**Work instructions:** All entries below must be retyped exactly, though pictures are to be skipped.

[Supplied information — start]

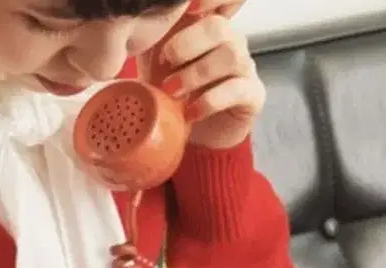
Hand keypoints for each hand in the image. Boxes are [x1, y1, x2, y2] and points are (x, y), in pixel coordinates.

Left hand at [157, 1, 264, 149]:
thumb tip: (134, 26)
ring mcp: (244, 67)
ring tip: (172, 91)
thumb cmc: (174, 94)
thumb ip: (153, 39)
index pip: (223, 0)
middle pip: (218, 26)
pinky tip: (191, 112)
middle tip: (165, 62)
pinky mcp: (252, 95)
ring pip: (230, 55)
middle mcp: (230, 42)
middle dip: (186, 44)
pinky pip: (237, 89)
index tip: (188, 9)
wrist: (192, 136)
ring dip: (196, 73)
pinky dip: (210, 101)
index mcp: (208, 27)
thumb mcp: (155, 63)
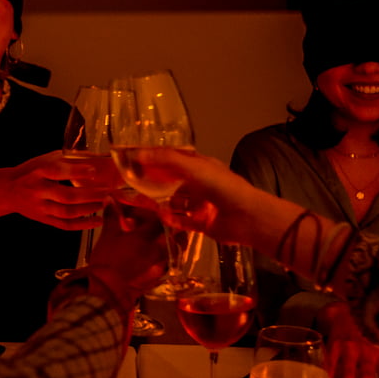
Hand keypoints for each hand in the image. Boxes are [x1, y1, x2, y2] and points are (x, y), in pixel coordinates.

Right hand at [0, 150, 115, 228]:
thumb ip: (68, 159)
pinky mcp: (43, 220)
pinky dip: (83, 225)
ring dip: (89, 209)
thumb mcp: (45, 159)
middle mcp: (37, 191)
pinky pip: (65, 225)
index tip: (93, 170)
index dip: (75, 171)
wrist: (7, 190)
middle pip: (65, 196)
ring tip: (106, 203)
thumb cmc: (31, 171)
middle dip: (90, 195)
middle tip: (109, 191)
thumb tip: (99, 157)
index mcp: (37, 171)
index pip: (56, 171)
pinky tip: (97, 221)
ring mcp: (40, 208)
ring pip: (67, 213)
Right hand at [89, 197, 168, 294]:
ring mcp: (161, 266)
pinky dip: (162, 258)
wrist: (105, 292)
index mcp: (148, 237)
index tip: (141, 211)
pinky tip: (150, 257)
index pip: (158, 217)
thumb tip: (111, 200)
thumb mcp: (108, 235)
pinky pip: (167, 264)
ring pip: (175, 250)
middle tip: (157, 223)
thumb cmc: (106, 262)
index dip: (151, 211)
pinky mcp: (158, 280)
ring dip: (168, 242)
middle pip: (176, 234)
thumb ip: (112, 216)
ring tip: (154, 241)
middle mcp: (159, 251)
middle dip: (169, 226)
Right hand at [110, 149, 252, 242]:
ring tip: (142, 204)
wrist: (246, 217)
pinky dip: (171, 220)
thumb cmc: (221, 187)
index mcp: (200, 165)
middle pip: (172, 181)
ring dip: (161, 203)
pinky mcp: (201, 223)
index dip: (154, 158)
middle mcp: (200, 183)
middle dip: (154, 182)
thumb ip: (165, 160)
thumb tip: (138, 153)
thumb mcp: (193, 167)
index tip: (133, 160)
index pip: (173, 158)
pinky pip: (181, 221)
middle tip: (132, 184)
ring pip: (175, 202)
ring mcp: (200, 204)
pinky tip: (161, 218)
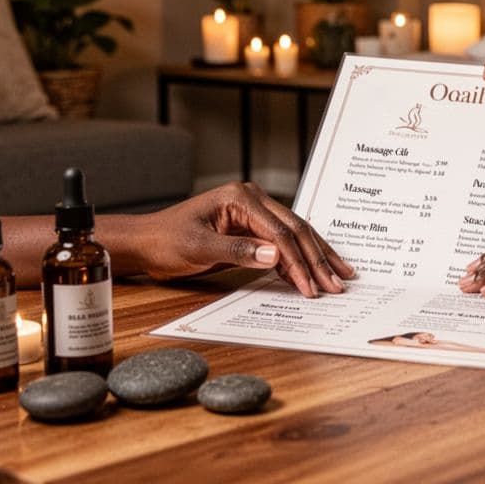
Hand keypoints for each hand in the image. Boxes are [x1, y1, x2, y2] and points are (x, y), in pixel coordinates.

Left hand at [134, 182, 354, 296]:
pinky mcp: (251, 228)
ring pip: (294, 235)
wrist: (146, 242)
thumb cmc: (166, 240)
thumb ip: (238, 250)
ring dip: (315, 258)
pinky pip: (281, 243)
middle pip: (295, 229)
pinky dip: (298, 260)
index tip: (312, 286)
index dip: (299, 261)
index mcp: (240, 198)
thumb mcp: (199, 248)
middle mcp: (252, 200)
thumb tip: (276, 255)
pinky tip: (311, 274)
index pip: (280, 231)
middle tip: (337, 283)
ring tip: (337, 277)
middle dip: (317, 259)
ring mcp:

[Supplied information — finish]

**Reply:**
Hand keypoints for each hand in the image. Boxes are [x1, y1, x2, y2] and points are (x, y), in pixel coordinates.

Left hand at [157, 1, 264, 149]:
thumb tip: (134, 26)
ring mcp: (244, 67)
ring tip: (172, 91)
thumb cmc: (174, 94)
thumb ip: (153, 39)
index pip: (223, 0)
middle pip: (218, 26)
pinky tip: (191, 112)
middle tip: (165, 62)
pinky mcp: (252, 95)
ring pip: (230, 55)
middle mcp: (230, 42)
middle dip: (186, 44)
pinky pip: (237, 89)
index tip: (188, 9)
wrist: (192, 136)
ring dip: (196, 73)
pinky dip: (210, 101)
index mcp: (208, 27)
thumb mcp: (155, 63)
Hand keypoints for each hand in the image. Boxes are [x1, y1, x2, y2] and points are (x, y), in pixel coordinates.

Right hand at [0, 150, 115, 228]:
thumb ip: (68, 159)
pinky mcp: (43, 220)
pinky dip: (83, 225)
ring dip: (89, 209)
thumb mcp: (45, 159)
middle mcp: (37, 191)
pinky pip: (65, 225)
index tip: (93, 170)
index dip: (75, 171)
wrist: (7, 190)
middle pip: (65, 196)
ring tip: (106, 203)
thumb cmc: (31, 171)
middle dip: (90, 195)
middle tip: (109, 191)
thumb tip: (99, 157)
index mcp: (37, 171)
index pip: (56, 171)
pinky tip: (97, 221)
ring mcp: (40, 208)
ring pip: (67, 213)
Right hand at [89, 197, 168, 294]:
ring mcp: (161, 266)
pinky dip: (162, 258)
wrist: (105, 292)
index mcp: (148, 237)
index tip: (141, 211)
pinky tip: (150, 257)
index pip: (158, 217)
thumb tip: (111, 200)
thumb mcp: (108, 235)
pinky pip: (167, 264)
ring pip: (175, 250)
middle tip: (157, 223)
thumb cmc: (106, 262)
index dip: (151, 211)
pinky mcp: (158, 280)
ring dip: (168, 242)
middle pip: (176, 234)
thumb ip: (112, 216)
ring tip: (154, 241)
middle mcp: (159, 251)
middle dip: (169, 226)
Right hand at [110, 149, 252, 242]:
ring tip: (142, 204)
wrist: (246, 217)
pinky dip: (171, 220)
thumb cmc: (221, 187)
index mcp: (200, 165)
middle pip: (172, 181)
ring dip: (161, 203)
pinky mcp: (201, 223)
index dip: (154, 158)
middle mcp: (200, 183)
middle dip: (154, 182)
thumb ip: (165, 160)
thumb tip: (138, 153)
thumb mcp: (193, 167)
index tip: (133, 160)
index pip: (173, 158)
pinky pip: (181, 221)
middle tip: (132, 184)
ring pip: (175, 202)
ring mcp: (200, 204)
pinky tip: (161, 218)
Hand keypoints for each hand in the image. Boxes are [x1, y1, x2, y2] and points are (x, y), in pixel coordinates.

Left hand at [134, 182, 354, 296]:
pinky mcp: (251, 228)
ring pip: (294, 235)
wrist: (146, 242)
thumb cmc: (166, 240)
thumb ip: (238, 250)
ring dip: (315, 258)
pinky pip: (281, 243)
middle pip: (295, 229)
pinky dip: (298, 260)
index tip: (312, 286)
index dip: (299, 261)
index mcp: (240, 198)
thumb mcp: (199, 248)
middle mcp: (252, 200)
thumb tip: (276, 255)
pinky tip: (311, 274)
index pip: (280, 231)
middle tip: (337, 283)
ring tip: (337, 277)
middle dip: (317, 259)
ring mcp:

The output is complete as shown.